◆ Record set
# # # # #

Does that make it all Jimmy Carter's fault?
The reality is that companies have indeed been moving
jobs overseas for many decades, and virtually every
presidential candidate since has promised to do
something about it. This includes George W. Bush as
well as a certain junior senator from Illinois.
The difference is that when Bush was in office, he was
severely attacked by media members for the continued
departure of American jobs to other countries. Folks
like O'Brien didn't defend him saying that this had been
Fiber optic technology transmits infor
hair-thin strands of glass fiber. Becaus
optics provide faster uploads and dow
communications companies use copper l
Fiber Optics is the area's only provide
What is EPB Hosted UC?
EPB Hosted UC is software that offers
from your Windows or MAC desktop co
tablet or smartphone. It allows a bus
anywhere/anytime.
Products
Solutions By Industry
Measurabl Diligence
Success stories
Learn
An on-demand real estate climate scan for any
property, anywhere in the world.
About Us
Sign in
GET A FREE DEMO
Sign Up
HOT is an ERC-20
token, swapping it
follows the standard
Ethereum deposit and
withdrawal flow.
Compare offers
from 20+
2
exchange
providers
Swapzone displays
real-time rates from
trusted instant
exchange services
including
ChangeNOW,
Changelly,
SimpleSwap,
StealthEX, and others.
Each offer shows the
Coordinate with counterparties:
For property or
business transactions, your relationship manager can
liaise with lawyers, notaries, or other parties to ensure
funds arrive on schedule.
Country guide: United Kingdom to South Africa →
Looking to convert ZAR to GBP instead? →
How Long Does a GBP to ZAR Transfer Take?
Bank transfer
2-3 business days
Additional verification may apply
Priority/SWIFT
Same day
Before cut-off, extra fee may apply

# # # # #

Copy every line above that holds the word "companies".

◆ Reply to the exercise
The reality is that companies have indeed been moving
communications companies use copper l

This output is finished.